I remember as a boy going to our family's Memorial Day picnic. Then I moved out of state. It's been a long time since I went to that family gathering, but I bet a lot of you have one today or just finished one over the weekend.
What's it like at your family gathering? Do you get together at the lodge in the local park and hope it doesn't rain (too much)? Have you been assigned a dish to bring? And if you are a veteran, what are you going to say to your family when you get together?
Liberals love their family, too, and their community and their country. We are proud of our heritage, both the heritage from the Old Country and the heritage of our new country. We are just as apt to go with our family down to Main Street and watch the parade. We are just as apt to go down to the ball park to cheer on our home team. And, yes, we may get a tear in our eye when the flag goes by or the band strikes up the "Star Spangled Banner."
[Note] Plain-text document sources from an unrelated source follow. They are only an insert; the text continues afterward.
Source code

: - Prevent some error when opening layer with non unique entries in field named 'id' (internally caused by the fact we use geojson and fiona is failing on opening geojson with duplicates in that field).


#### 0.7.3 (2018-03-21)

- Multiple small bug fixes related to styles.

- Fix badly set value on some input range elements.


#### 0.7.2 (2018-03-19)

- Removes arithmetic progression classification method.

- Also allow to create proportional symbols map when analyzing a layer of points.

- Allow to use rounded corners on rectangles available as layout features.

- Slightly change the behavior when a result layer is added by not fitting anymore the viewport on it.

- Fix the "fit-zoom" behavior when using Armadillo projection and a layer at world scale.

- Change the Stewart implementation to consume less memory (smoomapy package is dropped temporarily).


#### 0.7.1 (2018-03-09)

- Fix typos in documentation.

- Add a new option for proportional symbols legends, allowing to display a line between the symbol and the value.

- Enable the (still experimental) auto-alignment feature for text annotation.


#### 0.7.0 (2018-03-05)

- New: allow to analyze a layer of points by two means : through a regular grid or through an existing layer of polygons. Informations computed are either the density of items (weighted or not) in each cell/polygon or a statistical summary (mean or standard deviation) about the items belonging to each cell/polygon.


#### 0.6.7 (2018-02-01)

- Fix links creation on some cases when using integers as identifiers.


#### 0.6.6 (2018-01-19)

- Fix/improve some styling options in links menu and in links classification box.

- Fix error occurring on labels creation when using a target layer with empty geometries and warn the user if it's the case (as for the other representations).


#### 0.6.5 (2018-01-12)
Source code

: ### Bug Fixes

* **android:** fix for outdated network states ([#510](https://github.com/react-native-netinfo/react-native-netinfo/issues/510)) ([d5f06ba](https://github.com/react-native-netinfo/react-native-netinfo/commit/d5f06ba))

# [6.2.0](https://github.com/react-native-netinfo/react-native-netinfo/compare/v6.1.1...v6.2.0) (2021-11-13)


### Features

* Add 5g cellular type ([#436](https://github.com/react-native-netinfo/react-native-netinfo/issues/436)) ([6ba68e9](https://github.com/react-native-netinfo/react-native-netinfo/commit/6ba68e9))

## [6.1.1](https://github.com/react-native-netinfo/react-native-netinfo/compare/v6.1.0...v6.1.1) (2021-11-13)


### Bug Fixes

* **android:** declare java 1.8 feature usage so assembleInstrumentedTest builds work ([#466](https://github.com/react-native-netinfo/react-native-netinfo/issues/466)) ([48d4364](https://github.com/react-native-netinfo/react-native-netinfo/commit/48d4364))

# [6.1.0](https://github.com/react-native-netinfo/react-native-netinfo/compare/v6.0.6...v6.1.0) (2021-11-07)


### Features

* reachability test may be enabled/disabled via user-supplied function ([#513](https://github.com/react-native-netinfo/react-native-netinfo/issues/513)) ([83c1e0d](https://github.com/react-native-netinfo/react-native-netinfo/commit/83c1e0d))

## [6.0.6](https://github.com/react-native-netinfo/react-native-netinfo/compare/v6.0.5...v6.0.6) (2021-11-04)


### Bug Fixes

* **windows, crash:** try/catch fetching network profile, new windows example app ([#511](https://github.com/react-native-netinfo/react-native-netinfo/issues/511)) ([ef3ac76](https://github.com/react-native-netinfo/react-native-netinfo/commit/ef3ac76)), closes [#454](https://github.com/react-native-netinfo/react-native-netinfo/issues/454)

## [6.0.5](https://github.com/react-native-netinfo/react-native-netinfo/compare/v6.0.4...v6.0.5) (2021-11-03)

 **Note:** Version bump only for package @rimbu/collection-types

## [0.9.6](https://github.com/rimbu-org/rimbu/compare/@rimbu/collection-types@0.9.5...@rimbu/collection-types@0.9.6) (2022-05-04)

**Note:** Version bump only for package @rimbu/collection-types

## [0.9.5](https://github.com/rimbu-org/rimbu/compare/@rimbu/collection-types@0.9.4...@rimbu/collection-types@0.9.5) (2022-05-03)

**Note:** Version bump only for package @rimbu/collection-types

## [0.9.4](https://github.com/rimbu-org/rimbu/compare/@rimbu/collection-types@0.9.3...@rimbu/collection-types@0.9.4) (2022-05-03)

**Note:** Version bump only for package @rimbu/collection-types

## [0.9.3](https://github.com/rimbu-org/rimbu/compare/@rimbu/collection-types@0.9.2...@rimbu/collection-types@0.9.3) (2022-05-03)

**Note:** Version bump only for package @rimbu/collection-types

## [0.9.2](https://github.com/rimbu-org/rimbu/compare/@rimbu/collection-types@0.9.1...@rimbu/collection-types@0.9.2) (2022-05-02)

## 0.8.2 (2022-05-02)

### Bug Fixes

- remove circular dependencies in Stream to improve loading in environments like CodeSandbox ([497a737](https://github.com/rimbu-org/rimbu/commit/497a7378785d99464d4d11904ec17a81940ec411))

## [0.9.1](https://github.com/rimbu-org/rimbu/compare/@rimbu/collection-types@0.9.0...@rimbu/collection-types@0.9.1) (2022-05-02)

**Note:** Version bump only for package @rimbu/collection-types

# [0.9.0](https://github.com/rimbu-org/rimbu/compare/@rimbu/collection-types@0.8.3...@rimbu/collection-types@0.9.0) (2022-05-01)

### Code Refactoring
Liberals are Americans first because we understand at a gut level just what freedom means. And we know in our gut to be proud of those who contribute to our freedom.
Sometimes Memorial Day seems pretty "secular". There's a lot of good food passed around and little talk about remembering anyone, other than family members who passed away over the last year. But, there are few holidays that are more inherently "American". The simple act of reconnecting with our friends, family and community reminds us that we are all in this together. Memorial Day, if nothing else, is a day to act American, to be part of the culture.
Our family got together in a little cement-block building at Dogwood Park in North Canton, Ohio. It had long tables where each little family group could unload their dishes. Since my clan was of almost exclusively German extraction, those dishes were filled with potato salad, sauerkraut and ham. I don't remember much talk about veterans or wars, but then I was pretty young and maybe the veterans didn't make too much of their experience. That was a time before the war in Vietnam heated up and the country, for all we knew, was at peace.
What I do remember is that it seemed to rain every year. I don't actually remember a year when it was sunny and dry outdoors. In between rain showers, when it was still moist outside, we could take a short walk in the woods out back, where the trees were still dripping and you had to walk carefully to keep from sliding in the mud going up the little hill. Or, I could play with my many red-haired cousins under the big trees in the yard, maybe sitting briefly at the picnic tables before getting chased indoors by a sprinkle.
I remember trying to play horseshoes. I wasn't big enough to handle a horseshoe, so even getting it near the stake was a big problem. And, of course, that also meant that I couldn't keep the badminton shuttlecock going, either. And my croquet balls always seemed to go out of bounds.
Most of the time, I got stuck indoors, playing board games with the other kids, unless I could finagle a hand in one of the Euchre games and play with the adults. Then I could listen to them talk about their jobs in the shop. By shop, of course, they meant factory. That was the time when the shops were turning out bits for cars and trains, for sewing machines and vacuum sweepers.
Something's gone about that time but something still remains.
I know that many of you just finished one of these picnics. Maybe yours is today. What's it like? What are you taking to the picnic? What are you taking away from it?
(And, by the way, recipes will not be considered negative comments.)